TEXTAUSZUG »
---*---
Ist das nun viel oder wenig? Vor allem aber: Würde ein gegenüber 2021 um 0,3 Milliarden (1,4 Prozent) Euro höheres BMBF-Budget am Ende der laufenden Legislaturperiode den Aufbruch signalisieren, den die Ampel-Koalition in Bildung und Forschung versprochen hat?

 

Wer jetzt schnell mit "Nein" antwortet, dürfte ein Stückweit Recht haben – und es sich doch etwas einfach machen. Denn um das diesjährige Budget von Ministerin Bettina Stark-Watzinger (FDP) und seine geplante Entwicklung für die Folgejahre einzuordnen, bedarf es ein paar weiterer Kennzahlen.

 

Hilfreich ist zunächst die Finanzplanung, die die alte Bundesregierung vor exakt einem Jahr für die Zeit bis 2025 gemacht hatte. Da zeigt sich: Der neue Ansatz fällt fürs BMBF um insgesamt – je nach Startpunkt – bis zu 6,1 Milliarden Euro höher aus. Konkret standen im März 2021 noch 19,4 Milliarden für dieses Jahr in den Büchern, für 2023 19,0 Milliarden, für 2024 19,1 und für 2025 nochmal 19,1 Milliarden.
---*---
GEZEIGTES MATERIAL »
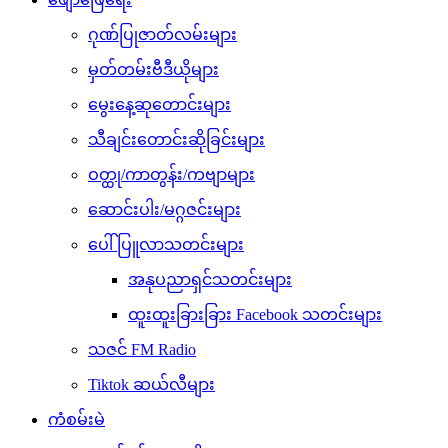
ဂုဏ်ပြုဇာတ်လမ်းများ
မှတ်တမ်းဗီဒီယိုများ
မွေးနေ့ဆုတောင်းများ
သီချင်းတောင်းဆိုခြင်းများ
ဝတ္ထု/ကာတွန်း/ကဗျာများ
ဆောင်းပါး/မဂ္ဂဇင်းများ
ပေါ်ပြူလာသတင်းများ
အနုပညာရှင်သတင်းများ
ထူးထူးခြားခြား Facebook သတင်းများ
သဇင် FM Radio
Tiktok ဆယ်လီများ
ကံစမ်းမဲ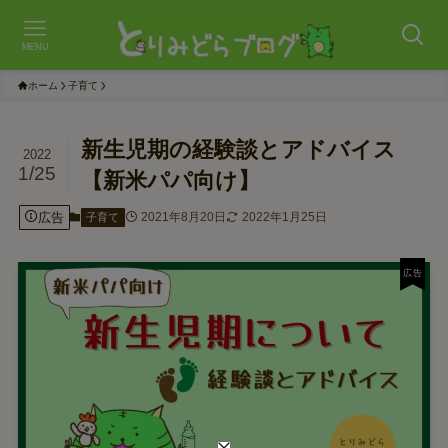
MENU
ホーム
子育て
新生児期の経験談とアドバイス
2022
1/25
【新米パパ向け】
広告
2021年8月20日
2022年1月25日
子育て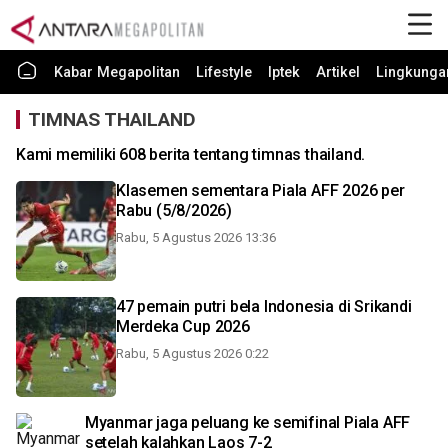
Kabar Megapolitan
Lifestyle
Iptek
Artikel
Lingkunga
TIMNAS THAILAND
Kami memiliki 608 berita tentang timnas thailand.
Klasemen sementara Piala AFF 2026 per
Rabu (5/8/2026)
Rabu, 5 Agustus 2026 13:36
47 pemain putri bela Indonesia di Srikandi
Merdeka Cup 2026
Rabu, 5 Agustus 2026 0:22
Myanmar jaga peluang ke semifinal Piala AFF
setelah kalahkan Laos 7-2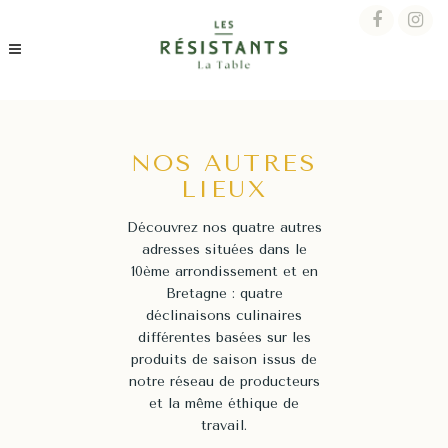
NOS AUTRES
LIEUX
Découvrez nos quatre autres
adresses situées dans le
10ème arrondissement et en
Bretagne : quatre
déclinaisons culinaires
différentes basées sur les
produits de saison issus de
notre réseau de producteurs
et la même éthique de
travail.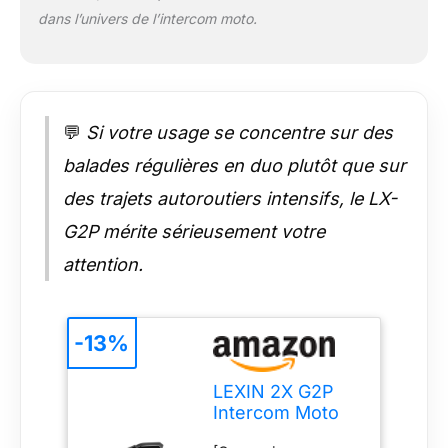
DSP et CVC, qui
dans l’univers de l’intercom moto.
réduisent
efficacement les
bruits et offrent une
excellente qualité
sonore, même à
💬
Si votre usage se concentre sur des
grande vitesse.
(Parfait pour les
balades régulières en duo plutôt que sur
casques intégraux et
des trajets autoroutiers intensifs, le LX-
les casques
modulable). [Casque
G2P mérite sérieusement votre
Bluetooth
attention.
Multifonction] Le
système de
communication moto
G2P vous permet
-13%
d'écouter de la
musique et la radio
FM, de passer des
LEXIN 2X G2P
appels mains libres,
Intercom Moto
de naviguer avec le
Duo pour 2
---*---
AUFGABEN »
a – Gib aus dem Textauszug alles von "Wer jetzt schnell" bis hinunter zu "paar weiterer Kennzahlen." wortgetreu wieder.
b – Welche Beträge standen laut Textauszug im März 2021 für die einzelnen Jahre in den Büchern? Nenne jeden Betrag mit dem zugehörigen Jahr.
c – Setze den Textauszug zum BMBF-Budget nach seinem letzten Satz fort.

ANTWORTEN »
a –
Wer jetzt schnell mit "Nein" antwortet, dürfte ein Stückweit Recht haben – und es sich doch etwas einfach machen. Denn um das diesjährige Budget von Ministerin Bettina Stark-Watzinger (FDP) und seine geplante Entwicklung für die Folgejahre einzuordnen, bedarf es ein paar weiterer Kennzahlen.

b –
- dieses Jahr: 19,4 Milliarden Euro
- 2023: 19,0 Milliarden Euro
- 2024: 19,1 Milliarden Euro
- 2025: 19,1 Milliarden Euro

c –
 

Zwischendurch ist viel passiert, aber vier bis sechs Milliarden mehr wären, wenn es dabei bliebe, ein Wort. Denn damit würde der Anteil des BMBF-Budget am gesamten Bundeshaushalt von aktuell 4,44 Prozent auf 5,06 Prozent im Jahr 2025 steigen. Nach den GroKo-Planungen vom März 2021 wären es am Ende der Legislaturperiode hingegen nur 4,73 Prozent gewesen.

 

Soweit also die guten Nachrichten. Allerdings zeigen schon die enormen Veränderungen bei der Finanzplanung innerhalb eines Jahres, wie stark die Dinge im Fluss sind und dass sich in Krisenzeiten, wie wir sie erleben, alles sehr schnell ändern kann. Auch finanziell.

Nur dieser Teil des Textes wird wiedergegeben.